While this reasoning is technically correct – we cannot rule out “factor X”- it misses an important feature of epidemiology: the ability to triangulate to the most probable causal relationship by doing multiple epidemiological analyses. With regard to smoking and lung cancer, for example, epidemiology has found that risk of lung cancer increases with duration of smoking, with inhaling deeply, with smoking unfiltered tobacco, and decreases after quitting smoking. There is also biological plausibility as tobacco smoke contains known carcinogens.

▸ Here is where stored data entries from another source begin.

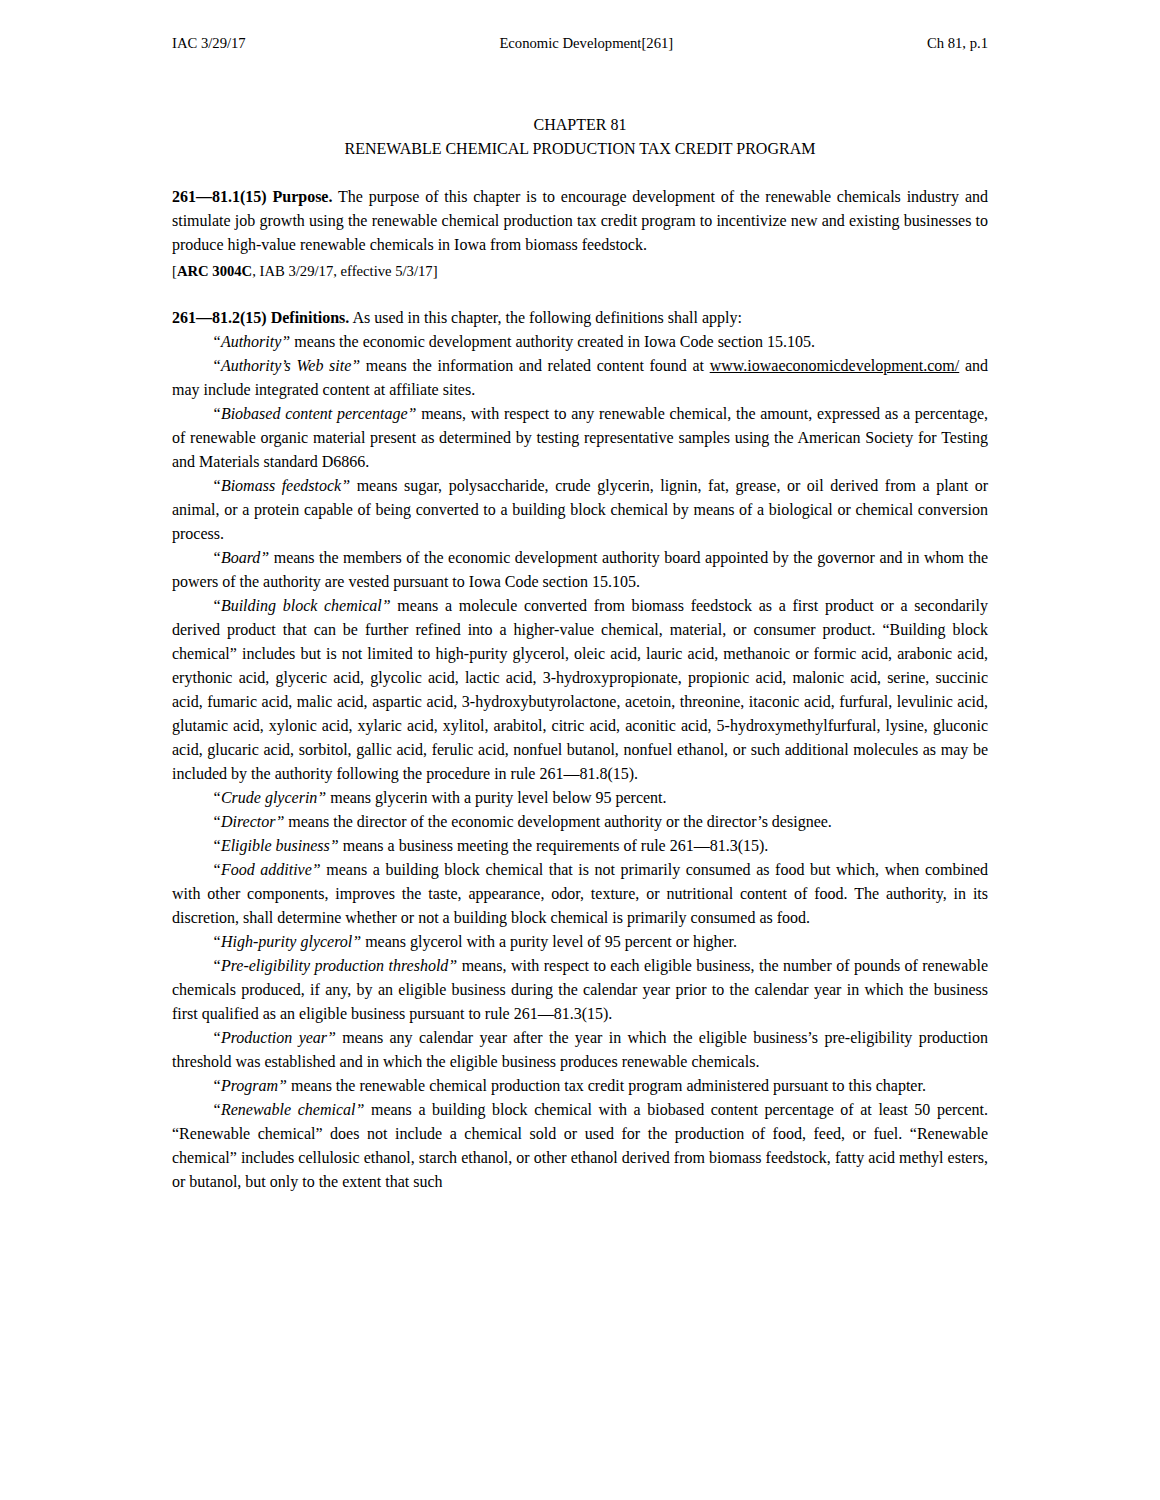IAC 3/29/17 Economic Development[261] Ch 81, p.1
CHAPTER 81 RENEWABLE CHEMICAL PRODUCTION TAX CREDIT PROGRAM
261—81.1(15) Purpose. The purpose of this chapter is to encourage development of the renewable chemicals industry and stimulate job growth using the renewable chemical production tax credit program to incentivize new and existing businesses to produce high-value renewable chemicals in Iowa from biomass feedstock.
[ARC 3004C, IAB 3/29/17, effective 5/3/17]
261—81.2(15) Definitions. As used in this chapter, the following definitions shall apply:
“Authority” means the economic development authority created in Iowa Code section 15.105.
“Authority’s Web site” means the information and related content found at www.iowaeconomicdevelopment.com/ and may include integrated content at affiliate sites.
“Biobased content percentage” means, with respect to any renewable chemical, the amount, expressed as a percentage, of renewable organic material present as determined by testing representative samples using the American Society for Testing and Materials standard D6866.
“Biomass feedstock” means sugar, polysaccharide, crude glycerin, lignin, fat, grease, or oil derived from a plant or animal, or a protein capable of being converted to a building block chemical by means of a biological or chemical conversion process.
“Board” means the members of the economic development authority board appointed by the governor and in whom the powers of the authority are vested pursuant to Iowa Code section 15.105.
“Building block chemical” means a molecule converted from biomass feedstock as a first product or a secondarily derived product that can be further refined into a higher-value chemical, material, or consumer product. “Building block chemical” includes but is not limited to high-purity glycerol, oleic acid, lauric acid, methanoic or formic acid, arabonic acid, erythonic acid, glyceric acid, glycolic acid, lactic acid, 3-hydroxypropionate, propionic acid, malonic acid, serine, succinic acid, fumaric acid, malic acid, aspartic acid, 3-hydroxybutyrolactone, acetoin, threonine, itaconic acid, furfural, levulinic acid, glutamic acid, xylonic acid, xylaric acid, xylitol, arabitol, citric acid, aconitic acid, 5-hydroxymethylfurfural, lysine, gluconic acid, glucaric acid, sorbitol, gallic acid, ferulic acid, nonfuel butanol, nonfuel ethanol, or such additional molecules as may be included by the authority following the procedure in rule 261—81.8(15).
“Crude glycerin” means glycerin with a purity level below 95 percent.
“Director” means the director of the economic development authority or the director’s designee.
“Eligible business” means a business meeting the requirements of rule 261—81.3(15).
“Food additive” means a building block chemical that is not primarily consumed as food but which, when combined with other components, improves the taste, appearance, odor, texture, or nutritional content of food. The authority, in its discretion, shall determine whether or not a building block chemical is primarily consumed as food.
“High-purity glycerol” means glycerol with a purity level of 95 percent or higher.
“Pre-eligibility production threshold” means, with respect to each eligible business, the number of pounds of renewable chemicals produced, if any, by an eligible business during the calendar year prior to the calendar year in which the business first qualified as an eligible business pursuant to rule 261—81.3(15).
“Production year” means any calendar year after the year in which the eligible business’s pre-eligibility production threshold was established and in which the eligible business produces renewable chemicals.
“Program” means the renewable chemical production tax credit program administered pursuant to this chapter.
“Renewable chemical” means a building block chemical with a biobased content percentage of at least 50 percent. “Renewable chemical” does not include a chemical sold or used for the production of food, feed, or fuel. “Renewable chemical” includes cellulosic ethanol, starch ethanol, or other ethanol derived from biomass feedstock, fatty acid methyl esters, or butanol, but only to the extent that such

What about vaccines and autism? First, the premise that autism rates have been increasing is likely not true. While a real small increase cannot be ruled out by the data, the observed increase in diagnostic rates can be explained based upon increased surveillance and a broadening of the definition – in fact autism is now referred to as autism spectrum disorder. This hypothesis makes a number of predictions – for example if the definition of autism has increased then there must be diagnostic substitution, children that are now diagnosed with autism would have been diagnosed with something else (like non-specific language disorder) 20 years ago. This turns out to be true.
The hypothesis that autism rates are not truly increasing makes several predictions (like the hypothesis that smoking and lung cancer are linked because smoking causes lung cancer). In addition to diagnostic substitution, it predicts that if you apply the same diagnostic criteria to a cohort of children now and a cohort of children in the past, the incidence of autism should be the same. This also turns out to be true.

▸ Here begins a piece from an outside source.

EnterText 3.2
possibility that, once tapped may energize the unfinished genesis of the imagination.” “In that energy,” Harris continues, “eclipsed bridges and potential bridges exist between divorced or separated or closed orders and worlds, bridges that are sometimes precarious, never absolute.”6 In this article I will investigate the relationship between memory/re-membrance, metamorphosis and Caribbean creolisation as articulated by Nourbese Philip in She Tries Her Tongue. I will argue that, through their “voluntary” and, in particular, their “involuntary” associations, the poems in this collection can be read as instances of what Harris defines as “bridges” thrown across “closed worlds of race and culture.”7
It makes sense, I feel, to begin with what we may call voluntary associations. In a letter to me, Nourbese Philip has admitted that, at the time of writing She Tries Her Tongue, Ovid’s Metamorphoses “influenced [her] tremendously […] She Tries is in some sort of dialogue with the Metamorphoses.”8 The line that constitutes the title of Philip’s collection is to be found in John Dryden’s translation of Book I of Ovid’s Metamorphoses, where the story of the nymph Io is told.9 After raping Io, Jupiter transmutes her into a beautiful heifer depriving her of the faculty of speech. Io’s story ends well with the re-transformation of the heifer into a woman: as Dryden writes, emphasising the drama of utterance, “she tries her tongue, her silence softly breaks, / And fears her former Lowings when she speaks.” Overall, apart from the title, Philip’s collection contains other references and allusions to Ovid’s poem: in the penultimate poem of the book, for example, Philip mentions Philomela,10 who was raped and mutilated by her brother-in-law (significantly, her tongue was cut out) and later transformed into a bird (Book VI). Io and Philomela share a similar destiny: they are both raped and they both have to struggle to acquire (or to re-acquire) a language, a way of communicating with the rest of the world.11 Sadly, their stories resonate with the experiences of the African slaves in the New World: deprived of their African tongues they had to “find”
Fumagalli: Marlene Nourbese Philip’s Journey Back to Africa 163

Now we also get to the current NHS study – another prediction is that if autism rates are not truly rising, then if you apply the same diagnostic criteria to people of different age groups the prevalence of autism should be the same. The caveat to this is that even if autism incidence is the same across time, some people may lose their autism diagnosis as they age or autism may be associated with a lower life expectancy.

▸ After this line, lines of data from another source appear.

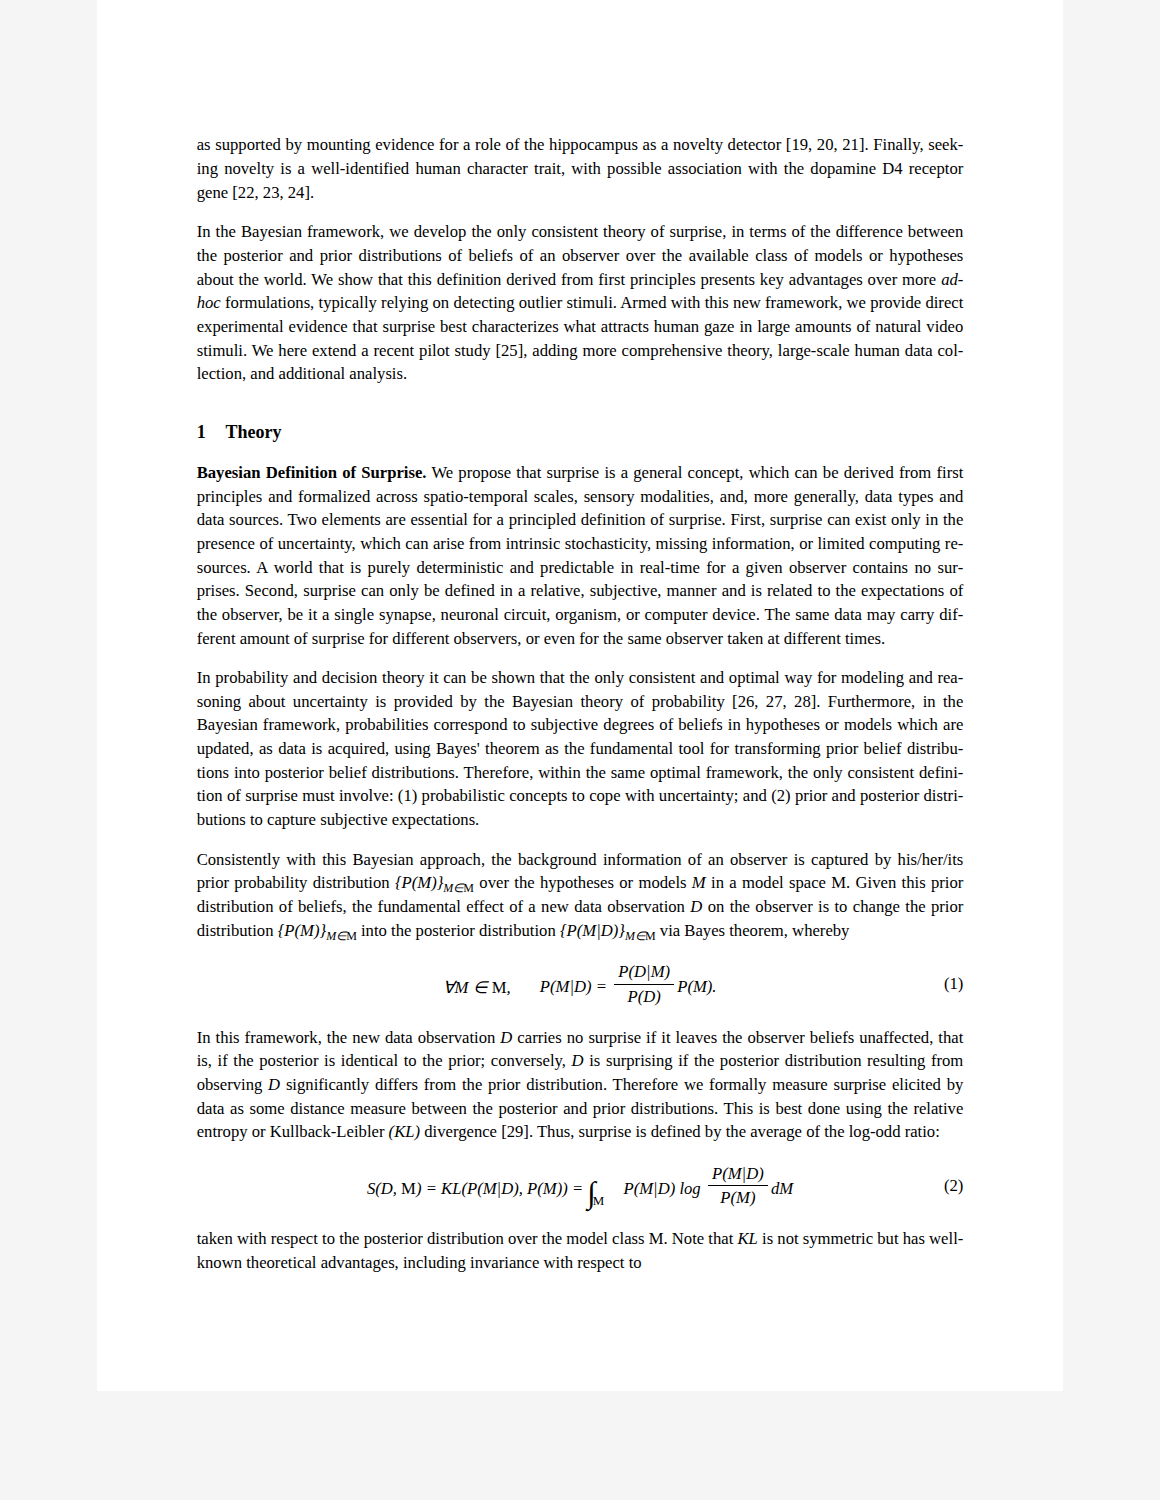as supported by mounting evidence for a role of the hippocampus as a novelty detector [19, 20, 21]. Finally, seeking novelty is a well-identified human character trait, with possible association with the dopamine D4 receptor gene [22, 23, 24].
In the Bayesian framework, we develop the only consistent theory of surprise, in terms of the difference between the posterior and prior distributions of beliefs of an observer over the available class of models or hypotheses about the world. We show that this definition derived from first principles presents key advantages over more ad-hoc formulations, typically relying on detecting outlier stimuli. Armed with this new framework, we provide direct experimental evidence that surprise best characterizes what attracts human gaze in large amounts of natural video stimuli. We here extend a recent pilot study [25], adding more comprehensive theory, large-scale human data collection, and additional analysis.
1 Theory
Bayesian Definition of Surprise. We propose that surprise is a general concept, which can be derived from first principles and formalized across spatio-temporal scales, sensory modalities, and, more generally, data types and data sources. Two elements are essential for a principled definition of surprise. First, surprise can exist only in the presence of uncertainty, which can arise from intrinsic stochasticity, missing information, or limited computing resources. A world that is purely deterministic and predictable in real-time for a given observer contains no surprises. Second, surprise can only be defined in a relative, subjective, manner and is related to the expectations of the observer, be it a single synapse, neuronal circuit, organism, or computer device. The same data may carry different amount of surprise for different observers, or even for the same observer taken at different times.
In probability and decision theory it can be shown that the only consistent and optimal way for modeling and reasoning about uncertainty is provided by the Bayesian theory of probability [26, 27, 28]. Furthermore, in the Bayesian framework, probabilities correspond to subjective degrees of beliefs in hypotheses or models which are updated, as data is acquired, using Bayes' theorem as the fundamental tool for transforming prior belief distributions into posterior belief distributions. Therefore, within the same optimal framework, the only consistent definition of surprise must involve: (1) probabilistic concepts to cope with uncertainty; and (2) prior and posterior distributions to capture subjective expectations.
Consistently with this Bayesian approach, the background information of an observer is captured by his/her/its prior probability distribution {P(M)}M∈M over the hypotheses or models M in a model space M. Given this prior distribution of beliefs, the fundamental effect of a new data observation D on the observer is to change the prior distribution {P(M)}M∈M into the posterior distribution {P(M|D)}M∈M via Bayes theorem, whereby
∀M ∈ M, P(M|D) = P(D|M) P(D) P(M). (1)
In this framework, the new data observation D carries no surprise if it leaves the observer beliefs unaffected, that is, if the posterior is identical to the prior; conversely, D is surprising if the posterior distribution resulting from observing D significantly differs from the prior distribution. Therefore we formally measure surprise elicited by data as some distance measure between the posterior and prior distributions. This is best done using the relative entropy or Kullback-Leibler (KL) divergence [29]. Thus, surprise is defined by the average of the log-odd ratio:
S(D, M) = KL(P(M|D), P(M)) = ∫MP(M|D) log P(M|D) P(M) dM (2)
taken with respect to the posterior distribution over the model class M. Note that KL is not symmetric but has well-known theoretical advantages, including invariance with respect to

However, despite these concerns, the NHS looked at 7,500 adults and found a prevalence of autism of about 1% in all age groups – the same as the current rate among children. This is consistent with the hypothesis that autism rates are in fact stable over time – not increasing.
This is vital blow to the vaccine-autism hypothesis, because the vaccine schedule has been increasing over the last 20 years, the MMR was introduced in the early 1990s, and thimerosal exposure has risen and then fallen to almost nothing. Throughout all of these changes, autism rates have remained stable. This is important because in order to demonstrate toxicity you need to demonstrate a dose-response – the higher the exposure to the alleged toxin the greater the risk or severity of the disease or disorder you think is caused by the toxin. This burden of proof was met for smoking and lung cancer – there is a clear dose-risk response. This is no detectable dose-risk link between vaccines and autism.
Of course, this one study is not definitive. While 7,500 subjects is enough to do statistical analysis, it is a modest-sized study, and replication with larger numbers is welcome.
The confidence of the scientific community that vaccines are generally safe and that they do not contribute to the risk of autism is built not on any single study but on a triangulation of many studies, all pointing to a lack of a connection. So far, no matter how we choose to ask the question or look at the data, there is no detectable connection between vaccines and autism. There will always be other kinds of data we don’t have that the anti-vaccinationists can point to, just as with the tobacco industry and smoking. But both are simply engaged in denial of the data we do have for ideological reasons.
So while we can throw this new study on the pile of those that are consistent with a lack of association between vaccines and autism, I don’t expect the anti-vaccine crowd to lose any sleep over their cognitive dissonance. They already have a well-insulated belief system that will be unaffected by this or any other data.